=== About this task ===
The required output is the exact run of lines below that opens at the line with "confidence spills into the rest of their day." and closes at the line with "help parents, too".

=== Input data ===
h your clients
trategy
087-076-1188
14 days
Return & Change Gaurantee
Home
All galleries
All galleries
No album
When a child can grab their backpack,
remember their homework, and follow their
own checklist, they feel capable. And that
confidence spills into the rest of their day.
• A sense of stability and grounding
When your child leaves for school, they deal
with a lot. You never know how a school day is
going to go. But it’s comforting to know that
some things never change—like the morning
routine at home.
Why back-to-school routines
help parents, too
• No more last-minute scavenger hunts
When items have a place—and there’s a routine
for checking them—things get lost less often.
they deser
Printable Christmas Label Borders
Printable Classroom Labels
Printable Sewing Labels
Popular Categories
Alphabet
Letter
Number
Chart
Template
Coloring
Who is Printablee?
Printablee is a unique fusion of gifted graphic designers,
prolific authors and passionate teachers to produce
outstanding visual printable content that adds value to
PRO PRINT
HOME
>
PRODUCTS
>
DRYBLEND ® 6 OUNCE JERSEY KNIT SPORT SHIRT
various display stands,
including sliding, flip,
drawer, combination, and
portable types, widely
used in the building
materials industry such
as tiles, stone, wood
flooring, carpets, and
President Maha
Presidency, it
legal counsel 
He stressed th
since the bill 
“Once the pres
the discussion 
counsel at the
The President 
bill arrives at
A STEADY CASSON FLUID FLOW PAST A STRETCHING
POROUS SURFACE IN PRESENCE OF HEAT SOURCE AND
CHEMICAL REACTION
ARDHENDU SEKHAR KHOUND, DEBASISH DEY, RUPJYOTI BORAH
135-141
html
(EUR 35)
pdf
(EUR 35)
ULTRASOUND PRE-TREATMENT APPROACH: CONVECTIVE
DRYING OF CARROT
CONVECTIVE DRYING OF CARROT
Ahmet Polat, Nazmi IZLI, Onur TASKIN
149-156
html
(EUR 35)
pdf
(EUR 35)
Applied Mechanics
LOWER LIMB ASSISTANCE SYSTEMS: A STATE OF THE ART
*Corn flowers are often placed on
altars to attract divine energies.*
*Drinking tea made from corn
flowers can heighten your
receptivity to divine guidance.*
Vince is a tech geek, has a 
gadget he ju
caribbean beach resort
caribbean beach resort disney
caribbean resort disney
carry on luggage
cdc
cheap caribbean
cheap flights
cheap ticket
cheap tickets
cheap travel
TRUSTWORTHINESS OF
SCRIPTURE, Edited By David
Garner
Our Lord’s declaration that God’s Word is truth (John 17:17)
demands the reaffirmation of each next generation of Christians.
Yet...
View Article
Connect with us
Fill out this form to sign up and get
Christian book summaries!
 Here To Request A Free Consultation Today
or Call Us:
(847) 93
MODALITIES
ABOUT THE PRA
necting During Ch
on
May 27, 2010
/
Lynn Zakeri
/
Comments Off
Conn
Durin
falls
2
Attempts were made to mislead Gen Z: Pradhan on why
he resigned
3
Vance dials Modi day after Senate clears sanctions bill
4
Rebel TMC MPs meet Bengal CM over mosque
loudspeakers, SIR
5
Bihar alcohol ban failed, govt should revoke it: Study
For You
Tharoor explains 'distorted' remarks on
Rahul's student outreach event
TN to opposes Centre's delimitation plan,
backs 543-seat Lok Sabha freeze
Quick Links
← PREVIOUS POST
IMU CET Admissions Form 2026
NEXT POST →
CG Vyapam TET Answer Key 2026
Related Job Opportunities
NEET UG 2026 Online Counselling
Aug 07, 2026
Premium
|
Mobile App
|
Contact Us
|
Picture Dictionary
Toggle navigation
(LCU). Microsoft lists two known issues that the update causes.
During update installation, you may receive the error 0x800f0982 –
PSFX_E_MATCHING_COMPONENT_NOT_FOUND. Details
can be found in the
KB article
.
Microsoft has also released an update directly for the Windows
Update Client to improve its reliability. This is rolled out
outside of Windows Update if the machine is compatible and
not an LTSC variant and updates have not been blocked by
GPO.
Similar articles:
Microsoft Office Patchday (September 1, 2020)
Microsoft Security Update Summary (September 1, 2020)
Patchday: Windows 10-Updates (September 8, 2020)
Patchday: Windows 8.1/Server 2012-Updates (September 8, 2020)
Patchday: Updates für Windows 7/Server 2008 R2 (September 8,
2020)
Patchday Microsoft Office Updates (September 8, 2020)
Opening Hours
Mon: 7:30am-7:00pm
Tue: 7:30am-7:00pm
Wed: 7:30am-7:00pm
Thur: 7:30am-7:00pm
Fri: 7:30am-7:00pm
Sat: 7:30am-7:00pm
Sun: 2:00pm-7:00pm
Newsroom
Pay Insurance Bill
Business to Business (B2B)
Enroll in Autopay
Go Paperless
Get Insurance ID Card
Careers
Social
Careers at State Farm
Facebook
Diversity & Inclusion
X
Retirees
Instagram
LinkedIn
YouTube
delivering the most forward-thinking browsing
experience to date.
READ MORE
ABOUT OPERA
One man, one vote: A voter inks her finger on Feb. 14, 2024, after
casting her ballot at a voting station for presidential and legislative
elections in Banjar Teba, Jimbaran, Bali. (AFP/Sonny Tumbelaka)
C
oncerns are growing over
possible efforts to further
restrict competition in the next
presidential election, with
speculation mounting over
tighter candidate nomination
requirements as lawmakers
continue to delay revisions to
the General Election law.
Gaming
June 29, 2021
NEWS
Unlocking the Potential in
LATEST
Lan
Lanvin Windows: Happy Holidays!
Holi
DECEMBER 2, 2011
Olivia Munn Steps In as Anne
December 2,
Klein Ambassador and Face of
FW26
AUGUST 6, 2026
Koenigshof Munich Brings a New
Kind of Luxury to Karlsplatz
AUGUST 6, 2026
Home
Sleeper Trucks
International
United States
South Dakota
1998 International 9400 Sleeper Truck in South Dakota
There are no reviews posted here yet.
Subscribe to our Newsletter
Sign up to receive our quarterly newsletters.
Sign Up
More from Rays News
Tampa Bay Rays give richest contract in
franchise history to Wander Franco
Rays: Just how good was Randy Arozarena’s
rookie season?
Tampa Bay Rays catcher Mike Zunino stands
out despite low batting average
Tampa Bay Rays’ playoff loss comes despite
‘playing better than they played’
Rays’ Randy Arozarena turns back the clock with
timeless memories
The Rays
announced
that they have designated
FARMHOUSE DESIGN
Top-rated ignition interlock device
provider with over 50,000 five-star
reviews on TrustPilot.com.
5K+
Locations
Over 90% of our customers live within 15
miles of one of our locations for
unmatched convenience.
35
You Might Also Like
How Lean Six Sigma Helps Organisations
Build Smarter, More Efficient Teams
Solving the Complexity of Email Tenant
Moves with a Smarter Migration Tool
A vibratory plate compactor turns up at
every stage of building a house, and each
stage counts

=== Expected answer ===
confidence spills into the rest of their day.
• A sense of stability and grounding
When your child leaves for school, they deal
with a lot. You never know how a school day is
going to go. But it’s comforting to know that
some things never change—like the morning
routine at home.
Why back-to-school routines
help parents, too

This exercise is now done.